Capcom finally released the demo for their upcoming Monster Hunter sequel, Rise, on the Switch–and after spending a decent amount of time with it, we’re happy to report that things are looking really solid. As not-hardcore fans of the series, but people who like and appreciate the games for what they are–we found the demo focused, polished, sleek and eager to deliver to its legion of fans. At the same time, it implements some smart new mechanical changes that work very well, and some subtle improvements over Monster Hunter: World that also shine in their own. (Note: We haven’t played Monster Hunter Generations: Ultimate, so won’t be using that as a point of comparison.)
To start with, we enjoyed the tutorial here. A lot. It is not drawn out across hours like Monster Hunter: World, nor is it totally obfuscated like previous games in the series. Sure, Monster Hunter will always be a ‘figure it out’ yourself type of game–but this one does a solid job of teaching you the basics, quickly and concisely. You’re in and out in a short, 5-minute tutorial level. By the times it’s over, even a newcomer will have a solid grasp of the core mechanics–and will feel just comfortable enough to go on a hunt and learn the game proper.
Speaking of which, Rise introduces a few new ones to the mix. You are now accompanied by either a canine or feline companions. You can also ride them to traverse long distances. In fact, the animals will help you in battle–and will attack the monsters you are focused on. Your hunter now also has increased verticality and upward mobility–due to the ‘wirebug’–which lets you perform Spiderman like mini-swings. Wirebugs also come into play in combat–with each weapon type having a specific attack that corresponds to it. You also no longer have to blow the famous ‘hunting horn’ during combat for buffing up your team. It happens automatically as you’re fighting with it. The overall areas (at least the one in the demo) also appear to be seamless. With no ‘loading’ time between ‘Zones’. This just makes for a sleeker, faster and more efficient game than ever before.

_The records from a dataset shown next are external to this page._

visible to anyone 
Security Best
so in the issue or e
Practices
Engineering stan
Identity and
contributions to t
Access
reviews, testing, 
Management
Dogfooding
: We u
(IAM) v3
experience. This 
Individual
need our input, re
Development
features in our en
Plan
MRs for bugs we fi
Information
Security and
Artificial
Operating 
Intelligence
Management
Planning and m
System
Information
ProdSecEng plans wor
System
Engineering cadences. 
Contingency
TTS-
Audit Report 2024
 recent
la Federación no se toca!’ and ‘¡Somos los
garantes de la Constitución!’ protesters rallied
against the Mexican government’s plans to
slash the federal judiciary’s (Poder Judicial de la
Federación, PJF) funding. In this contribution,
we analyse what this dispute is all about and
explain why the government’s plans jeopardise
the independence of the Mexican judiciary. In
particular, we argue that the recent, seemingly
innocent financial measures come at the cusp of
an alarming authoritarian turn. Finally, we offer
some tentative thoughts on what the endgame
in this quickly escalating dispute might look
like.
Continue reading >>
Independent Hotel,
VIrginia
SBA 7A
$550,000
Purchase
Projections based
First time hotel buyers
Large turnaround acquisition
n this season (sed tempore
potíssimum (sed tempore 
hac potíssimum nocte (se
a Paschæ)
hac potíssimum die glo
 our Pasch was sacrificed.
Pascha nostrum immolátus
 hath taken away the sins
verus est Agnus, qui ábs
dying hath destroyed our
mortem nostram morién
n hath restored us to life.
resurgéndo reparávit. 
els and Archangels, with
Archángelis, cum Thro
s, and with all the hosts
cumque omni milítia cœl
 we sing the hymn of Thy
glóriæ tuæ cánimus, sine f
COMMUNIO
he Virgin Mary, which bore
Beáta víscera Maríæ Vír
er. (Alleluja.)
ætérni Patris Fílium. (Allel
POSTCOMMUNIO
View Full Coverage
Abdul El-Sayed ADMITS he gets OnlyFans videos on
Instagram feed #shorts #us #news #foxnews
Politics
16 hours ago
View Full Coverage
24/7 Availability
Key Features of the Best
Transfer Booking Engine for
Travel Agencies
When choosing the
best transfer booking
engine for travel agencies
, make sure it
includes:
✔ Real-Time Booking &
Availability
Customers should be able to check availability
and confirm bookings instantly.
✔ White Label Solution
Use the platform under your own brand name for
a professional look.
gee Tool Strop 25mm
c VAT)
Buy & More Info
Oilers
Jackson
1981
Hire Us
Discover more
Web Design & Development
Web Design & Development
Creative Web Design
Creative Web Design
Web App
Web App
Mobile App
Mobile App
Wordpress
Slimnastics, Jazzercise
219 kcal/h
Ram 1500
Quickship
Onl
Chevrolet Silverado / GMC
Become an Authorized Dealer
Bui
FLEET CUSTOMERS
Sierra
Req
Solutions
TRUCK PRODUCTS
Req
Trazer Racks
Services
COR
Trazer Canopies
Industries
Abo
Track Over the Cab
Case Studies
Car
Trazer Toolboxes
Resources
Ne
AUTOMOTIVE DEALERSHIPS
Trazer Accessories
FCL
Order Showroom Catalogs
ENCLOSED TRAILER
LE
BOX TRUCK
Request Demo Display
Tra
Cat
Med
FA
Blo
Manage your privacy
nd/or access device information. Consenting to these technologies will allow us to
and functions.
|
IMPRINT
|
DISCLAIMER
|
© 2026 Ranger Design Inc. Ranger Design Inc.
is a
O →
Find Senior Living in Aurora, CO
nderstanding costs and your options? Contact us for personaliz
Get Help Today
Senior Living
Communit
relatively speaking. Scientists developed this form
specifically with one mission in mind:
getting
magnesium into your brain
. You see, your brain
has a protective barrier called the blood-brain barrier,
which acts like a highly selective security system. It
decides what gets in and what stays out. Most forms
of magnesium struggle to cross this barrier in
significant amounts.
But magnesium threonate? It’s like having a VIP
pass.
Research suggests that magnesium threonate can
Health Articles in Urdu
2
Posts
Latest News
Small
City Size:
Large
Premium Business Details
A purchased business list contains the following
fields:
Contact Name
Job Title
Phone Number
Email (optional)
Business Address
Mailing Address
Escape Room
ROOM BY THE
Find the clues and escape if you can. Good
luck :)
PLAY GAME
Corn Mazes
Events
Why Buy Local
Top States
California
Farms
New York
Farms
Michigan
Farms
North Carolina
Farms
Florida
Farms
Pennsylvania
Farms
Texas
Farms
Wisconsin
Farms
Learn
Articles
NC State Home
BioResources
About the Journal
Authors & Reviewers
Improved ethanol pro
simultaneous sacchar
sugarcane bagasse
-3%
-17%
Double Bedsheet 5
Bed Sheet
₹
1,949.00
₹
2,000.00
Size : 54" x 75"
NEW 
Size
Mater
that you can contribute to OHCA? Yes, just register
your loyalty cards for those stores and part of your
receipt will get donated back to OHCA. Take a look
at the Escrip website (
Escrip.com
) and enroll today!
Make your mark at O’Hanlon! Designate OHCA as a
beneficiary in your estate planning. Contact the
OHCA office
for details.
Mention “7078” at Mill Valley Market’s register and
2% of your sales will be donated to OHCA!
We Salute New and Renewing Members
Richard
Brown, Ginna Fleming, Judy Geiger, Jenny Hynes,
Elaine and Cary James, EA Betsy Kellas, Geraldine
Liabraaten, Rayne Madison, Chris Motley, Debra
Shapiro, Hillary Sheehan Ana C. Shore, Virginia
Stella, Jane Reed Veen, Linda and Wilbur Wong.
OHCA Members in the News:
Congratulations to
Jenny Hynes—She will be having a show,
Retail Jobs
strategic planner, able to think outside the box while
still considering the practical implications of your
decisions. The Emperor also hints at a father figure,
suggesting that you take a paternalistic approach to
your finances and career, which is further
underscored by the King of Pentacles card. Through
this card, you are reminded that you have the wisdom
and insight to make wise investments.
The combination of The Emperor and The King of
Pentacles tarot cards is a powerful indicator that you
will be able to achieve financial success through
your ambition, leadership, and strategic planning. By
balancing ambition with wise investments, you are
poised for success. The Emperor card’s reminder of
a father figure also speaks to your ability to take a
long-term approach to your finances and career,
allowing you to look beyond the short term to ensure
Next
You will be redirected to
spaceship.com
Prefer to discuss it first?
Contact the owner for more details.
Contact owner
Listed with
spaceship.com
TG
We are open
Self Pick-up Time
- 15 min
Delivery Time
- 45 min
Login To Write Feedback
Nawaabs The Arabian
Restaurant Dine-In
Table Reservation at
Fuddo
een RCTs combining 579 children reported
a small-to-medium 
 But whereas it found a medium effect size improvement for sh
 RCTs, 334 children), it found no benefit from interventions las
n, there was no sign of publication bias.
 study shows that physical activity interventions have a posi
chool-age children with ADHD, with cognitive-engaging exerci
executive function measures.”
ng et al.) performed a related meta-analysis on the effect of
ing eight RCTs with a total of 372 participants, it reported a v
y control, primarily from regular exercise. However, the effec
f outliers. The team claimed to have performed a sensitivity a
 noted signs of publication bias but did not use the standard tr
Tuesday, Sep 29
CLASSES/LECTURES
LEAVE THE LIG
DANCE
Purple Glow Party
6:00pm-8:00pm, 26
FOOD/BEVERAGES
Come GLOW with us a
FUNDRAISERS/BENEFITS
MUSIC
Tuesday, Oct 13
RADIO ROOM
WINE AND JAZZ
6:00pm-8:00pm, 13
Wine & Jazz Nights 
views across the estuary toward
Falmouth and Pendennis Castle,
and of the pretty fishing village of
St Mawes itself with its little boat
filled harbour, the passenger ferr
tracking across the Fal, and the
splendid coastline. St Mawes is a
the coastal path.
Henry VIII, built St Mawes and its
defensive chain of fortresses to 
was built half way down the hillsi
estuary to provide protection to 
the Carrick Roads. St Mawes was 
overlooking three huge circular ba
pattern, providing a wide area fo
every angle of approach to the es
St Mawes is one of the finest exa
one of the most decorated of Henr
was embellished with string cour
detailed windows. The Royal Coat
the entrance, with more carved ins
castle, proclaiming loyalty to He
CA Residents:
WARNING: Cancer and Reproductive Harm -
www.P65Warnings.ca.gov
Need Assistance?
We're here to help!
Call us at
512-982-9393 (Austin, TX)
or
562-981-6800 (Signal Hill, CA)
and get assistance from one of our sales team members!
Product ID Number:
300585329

However, make no mistake. This isn’t some breezy casual, single-player package. It is still a co-op oriented game, with emphasis on co-ordination, patience, and adapting to a variety of tactics within the battle to defeat ginormous tough, unpredictable foes. The sense of movement is also measured and deliberate as per series standards. As in positioning is important. You may have increased mobility now, but this is still Monster Hunter, not Devil May Cry. Judging by the demo, the fights will be as drawn-out as per series standards (and seemingly quite a bit longer than World, in our experience). So, if you want to invest time in the full-game, know that you’re in for the long haul. Especially since the game is almost certain to feature a vide variety of monsters to slay–alongside the extensive amounts of flora to collect–and fauna to observe. While it is a tad accessible, it is not a game for people without time on their hands. In short, this is a true blue Monster hunter game.
The audio-visual front of the game also fares well. The soundtrack features a lot of oriental twinges that give flashbacks to games like Okami. All the Hunter ‘Archetypes’ in the demo were varied and expressive and the weapons and armors all looked cool. The game also looks solid on both docked and handheld. While maybe not on par with World in terms of pure pixel power, it makes Capcom’s RE Engine sing in its own unique way. With a clean, charming, appealing aesthetic that has its own appeal. Especially when it comes to anticipating all the various monsters that the RE engine can deliver, when the full game launches. The game also runs solid on both handheld and docked–with 540p and 720p resolutions respectively. In the former’s case, the visuals look much cleaner than most Switch games of its ilk and similar resolution (You will swear that it’s 720p, actually). The game is consistently stable–with 30fps being constant in both cases. Sure, you can argue that a game like this deserves 60 fps (and you’d be right)–but right now, it serves its purpose.
Monster Hunter: Rise overall makes a solid impression. It is looking like another great, high-quality entry in the venerable, consistent franchise; a treat for its fanbase–and more importantly, a great, cooperative, portable game. All in all, we’re excited for the full version when it launches.